#### Data for processing ####

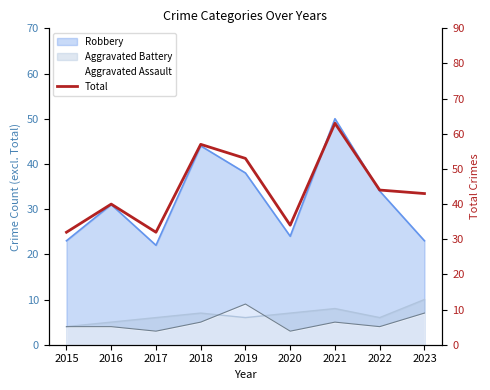

The value at 2019 is 16. True or false?

False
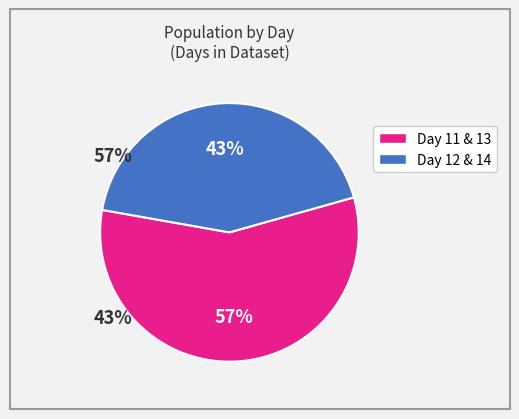

To the nearest percent, what is the average slice percentage?

50%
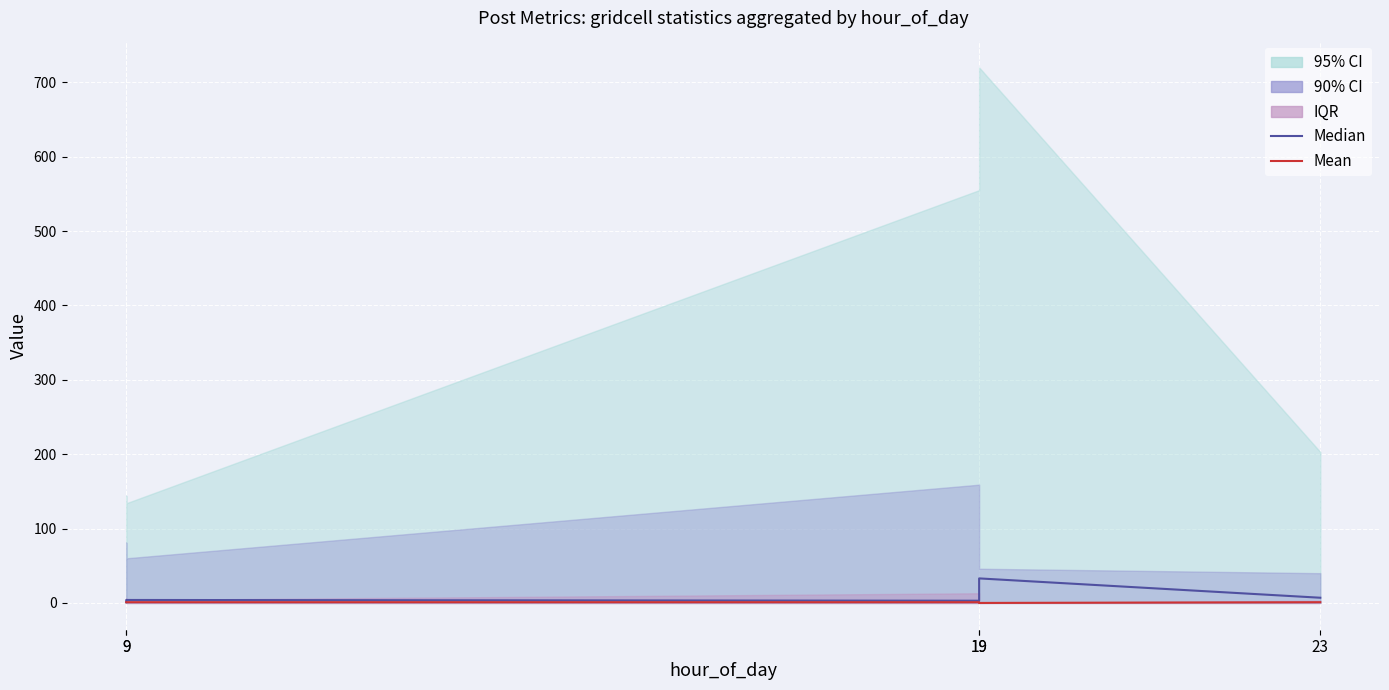

Which series has the largest range (max minus min)?

Median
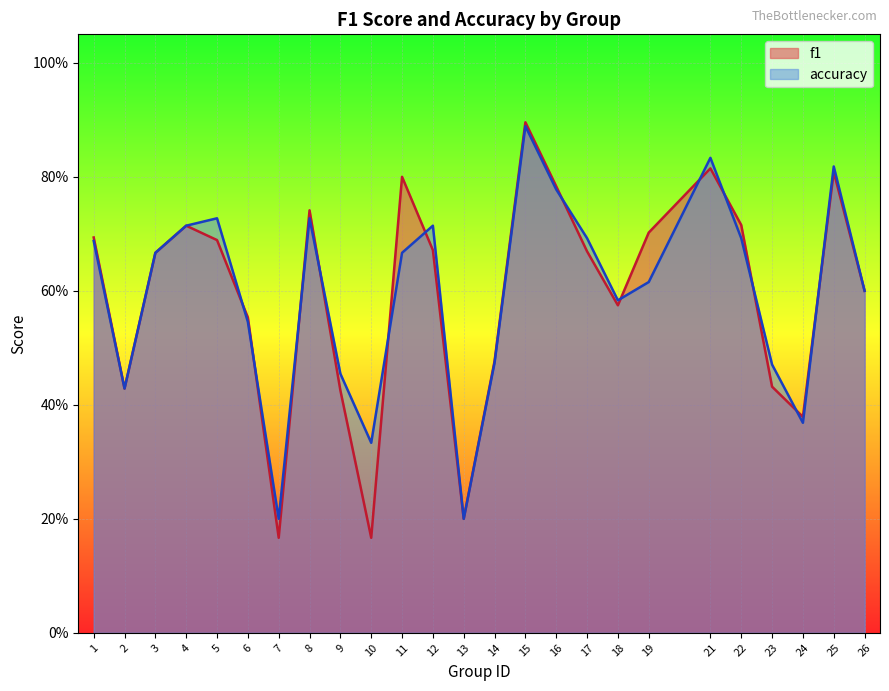

What is the average value of the accuracy series?

0.6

####

Find every line in the material above that contains the string "value", and copy each of those lines.

> Exercise output:
The value at 2019 is 16. True or false?
What is the average value of the accuracy series?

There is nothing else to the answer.